Overview: The goal of this PR is legitimate — on Windows, os.utime is not in os.supports_follow_symlinks (in CPython's os.py, only os.stat gets the MS_WINDOWS entry), and borg's own win32 restore path (Archive.restore_attrs, the else: # win32 branch) restores mtimes with a plain follow-the-link os.utime. So reporting utime as supported for regular files on Windows is consistent with what borg actually does, and would un-skip meaningful tests.

Findings:

  1. The PR's premise is partially obsolete; it needs a rebase and a rescoped description. Current master already catches NotImplementedError in is_utime_fully_supported(), so the crash described here no longer happens — the probe cleanly returns False on Windows and the tests skip. The only remaining effect of this PR is flipping that result to True on Windows without symlink privileges. The function has also moved and gained @functools.lru_cache, so the patch should be refreshed against current master, and the description reframed as "enable utime tests on Windows" rather than "avoid NotImplementedError".

  2. The fallback is only correct by accident, and it doesn't achieve its goal on symlink-enabled Windows. When symlinks are supported (Windows Developer Mode / admin), the probe target is a dangling symlink, so the fallback utime(..., follow_symlinks=True) hits FileNotFoundError and the function still returns False — the utime tests stay skipped exactly where this PR intended to enable them. Conversely, the True result in the no-symlinks branch is only safe because are_symlinks_supported() being False guarantees the test suite can't create symlinks either; that cross-function invariant is invisible at this line. Prefer an explicit branch (see suggestion below) over relying on the dangling-symlink failure.

  3. The os.stat fallback is dead code. os.stat is in os.supports_follow_symlinks on every platform CPython supports (HAVE_LSTAT/HAVE_FSTATAT/MS_WINDOWS), so False if os.stat in os.supports_follow_symlinks else True always evaluates to False. The stat line should stay as plain follow_symlinks=False.

  4. Awkward conditional expression. False if X in Y else True is just X not in Y — if the fallback pattern is kept, follow_symlinks=os.utime not in os.supports_follow_symlinks says the same thing more directly.

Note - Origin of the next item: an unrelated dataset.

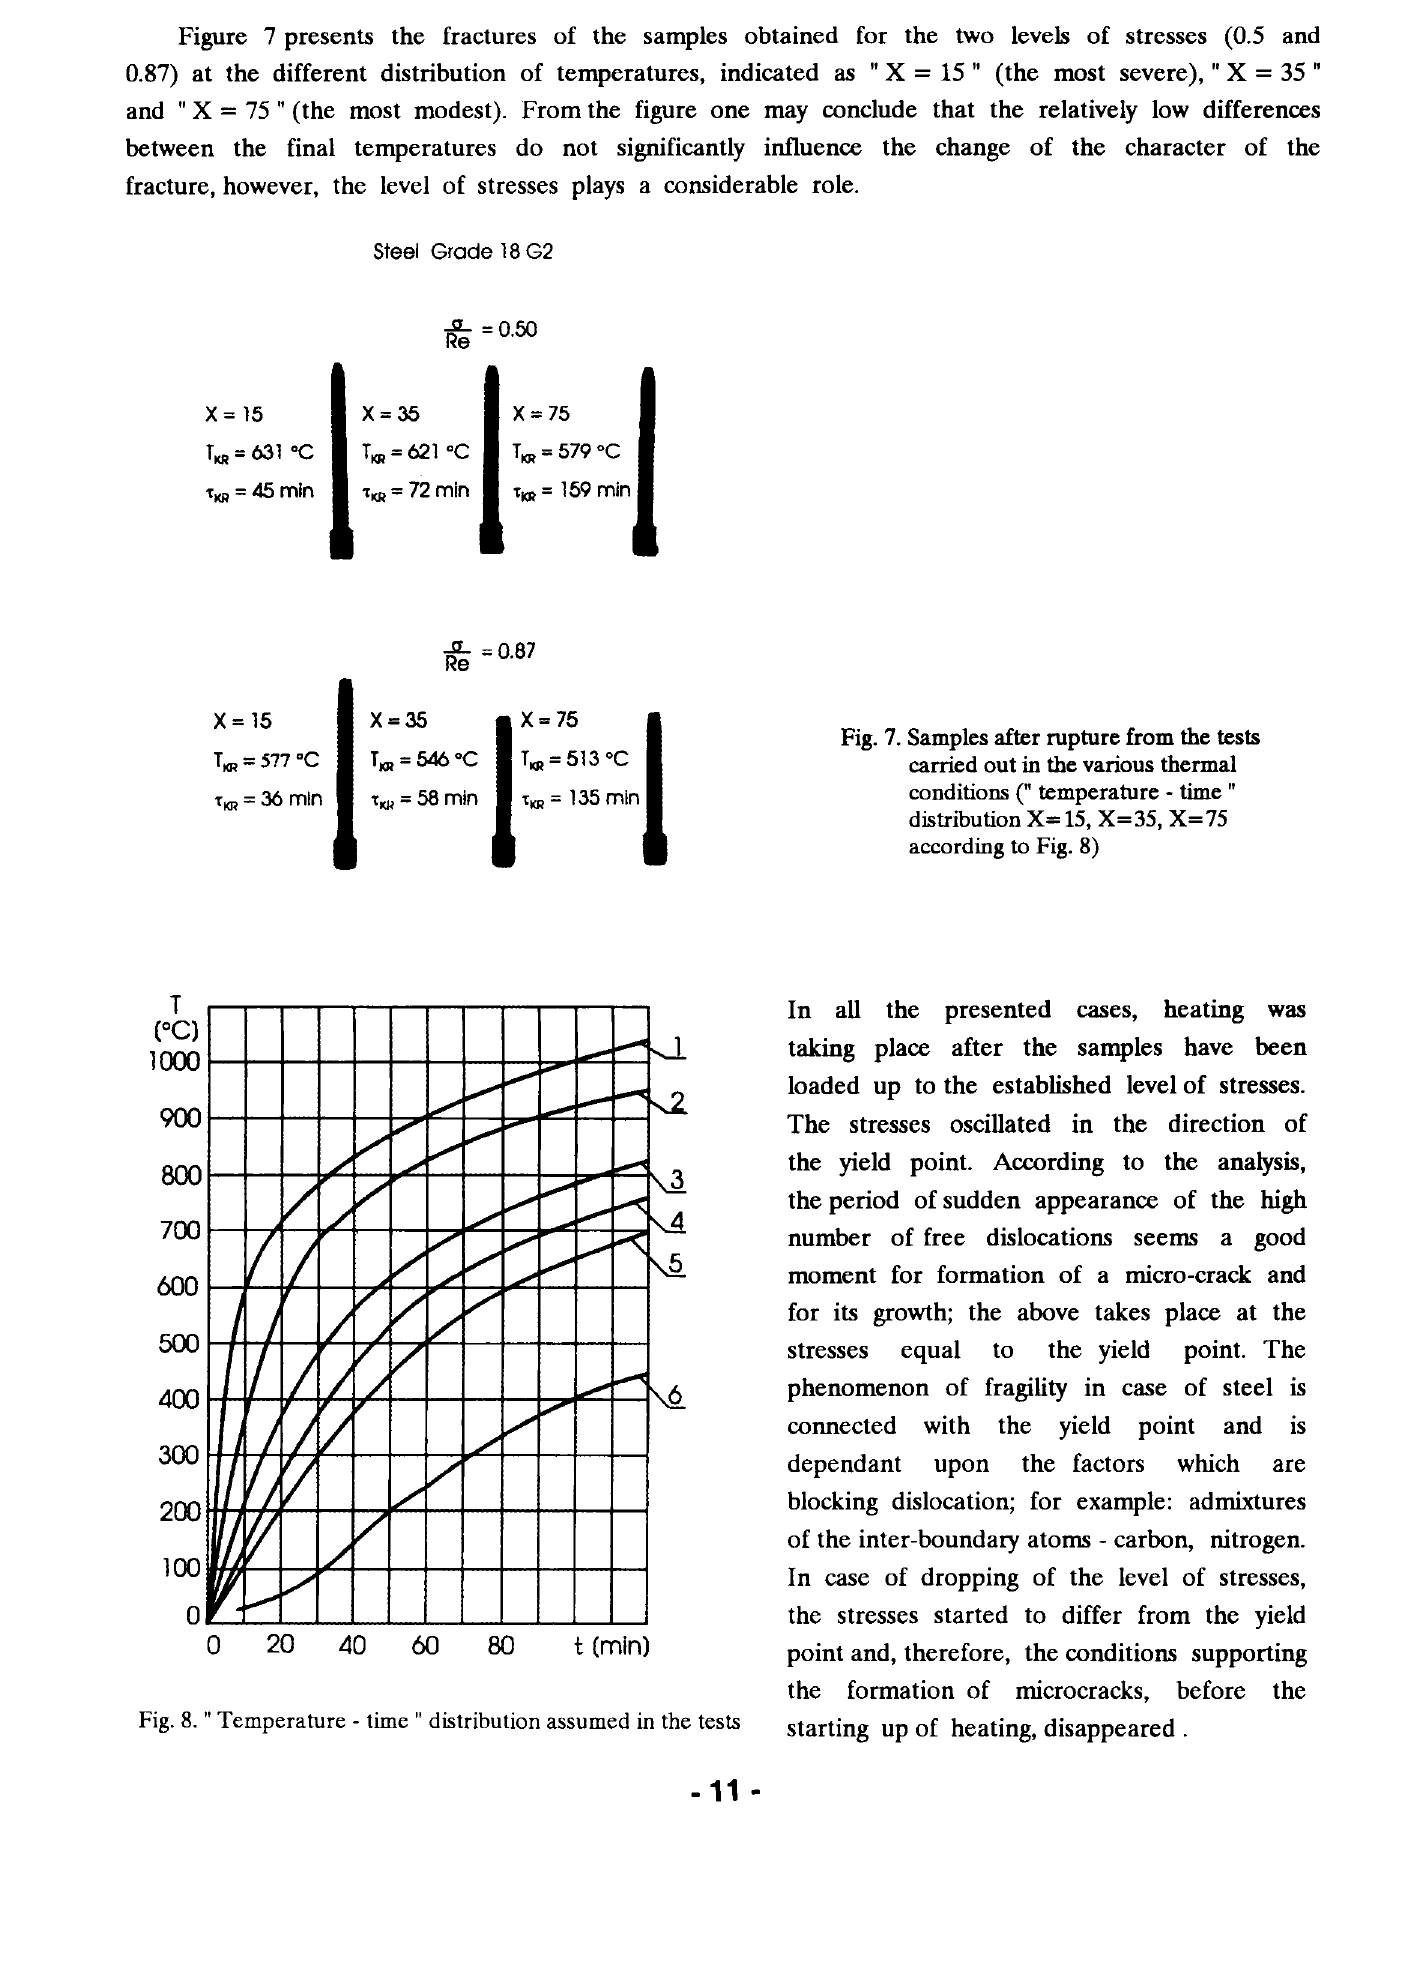
Fig. 8. " Temperature - time " distribution assumed in the tests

Suggested shape (explicit instead of per-call fallback):

@functools.lru_cache
def is_utime_fully_supported():
    with unopened_tempfile() as filepath:
        if are_symlinks_supported():
            if os.utime not in os.supports_follow_symlinks:
                # symlinks can exist, but their timestamps can't be set -> not fully supported
                return False
            os.symlink("something", filepath)
            try:
                os.utime(filepath, (1000, 2000), follow_symlinks=False)
                new_stats = os.stat(filepath, follow_symlinks=False)
                ...
        else:
            # no symlinks possible in test data, probing a regular file is enough;
            # follow_symlinks=False may be unsupported (win32) and is irrelevant here
            open(filepath, "w").close()
            try:
                os.utime(filepath, (1000, 2000))
                new_stats = os.stat(filepath, follow_symlinks=False)
                ...

This keeps the semantics honest: "fully supported" still means False on symlink-capable platforms that can't set symlink timestamps, while enabling the tests on Windows CI without symlink privileges.

(Going further — returning True on symlink-capable Windows too — would make _assert_dirs_equal compare symlink mtimes that the win32 restore path never sets, so that would need a separate capability check and is better left out of this change.)